The Finnish duo Kuunkuiskaajat are supported on stage by two male dancers who are also backing singers and one violinist. Susan is playing the accordion while having an illuminated stone in front of her. The two girls decided not to wear their final clothes for the big evening but the Finnish commentators hinted to Eurovision.tv that they will wear approximately the same colours as the clothing they had on today. The Finnish team created an infectious dance routine for their catchy song and they are using a large area of the Oslo stage. The whole performance is held in the Finnish colours blue and white and a wind machine with smoke effects is present in big parts of the song as well. Towards the end of the song, some shots from above the stage give the performance a dynamic touch.
Susan Aho and Johanna Virtanen are the co-founders and members of the duo Kuunkuiskaajat. Susan (36) started playing accordion at the age of 13. She has obtained a Master of Music degree at the Sibelius Academy in the Folk Music Department. Susan is not only a professional musician, but also a puppeteer. Currently she works at the internationally renowned puppet theatre Sampo. Johanna (33) started her musical studies at the Central Ostrobothnian Conservatory in Kokkola.
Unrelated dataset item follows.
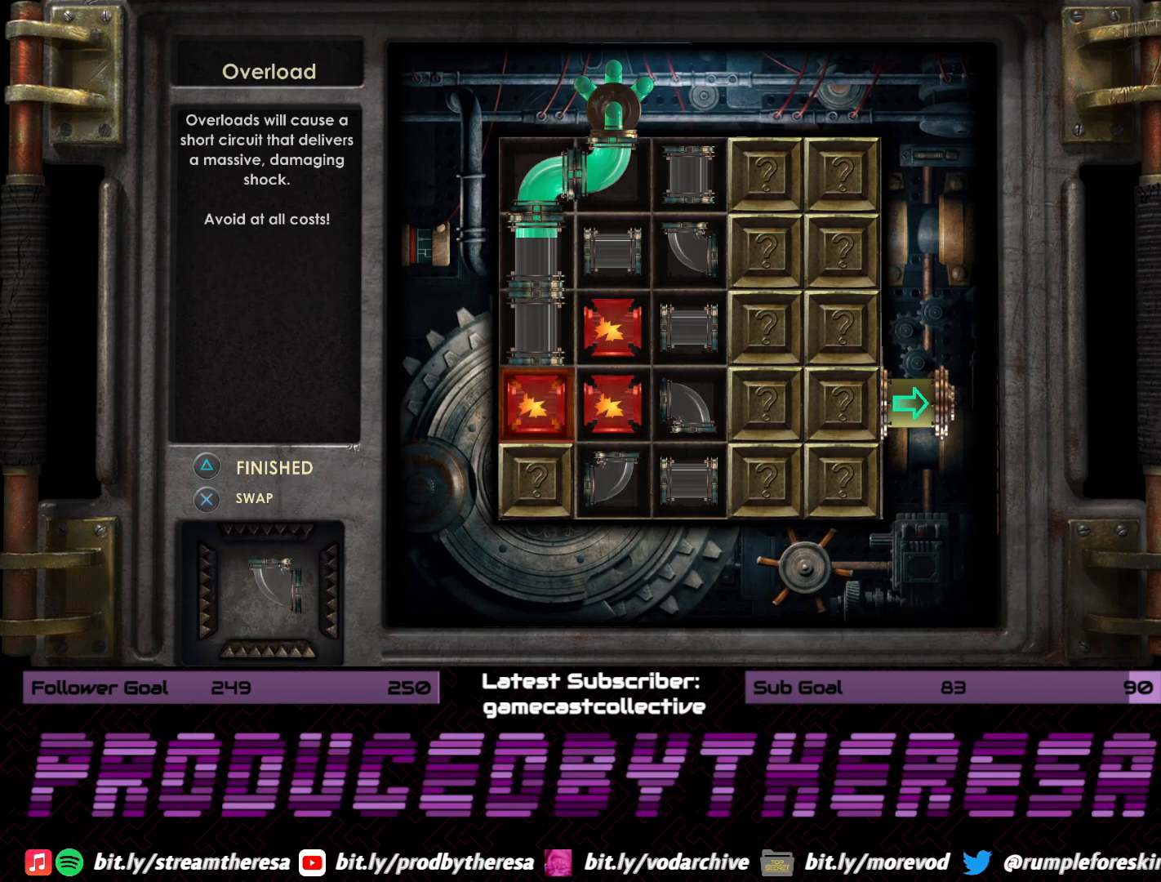
{"dt_ms": 500, "buttons": [], "left_stick": "center", "right_stick": "center", "events": [[233, "CROSS", "down"], [367, "CROSS", "up"]]}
She continued studying folk music and singing at the Sibelius Academy and her plan is to obtain a Master of Music degree in the near future. Johanna is also a professional vocal teacher. In addition, she plays harmonium, kantele and 2-row accordion Their Finnish entry is titled Työlki Ellää and is written and composed by Timo Kiiskinen. It is influenced both by old Finnish poetic runo songs and gypsy music. Part of the song is performed in the Karelian dialect, which is spoken in Eastern Finland. The tongue-in-cheek title translates as “You can also make a living by working (but it's business that makes you rich)."
In their press conference, Kuunkuiskaajat made clear that everything in their performance went really well and that they were happy about what they saw in the viewing room. Their worst nightmare is to become really sick before the first Semi-Final of this year's Eurovision Song Contest. Susan and Johanna also revealed that they were very surprised about their victory in the Finnish national final. Työlki Ellää, they said, is a very folkish song in a very Finnish tradition. Asked about their personal favourite in the competition this year, the girls mentioned Serbia and added that their violin-player Maria is actually half-Serbian. Kuunkuiskaajat also found that their song this year has some similarities to the winner of last year's Song Contest, Fairytale by Alexander Rybak.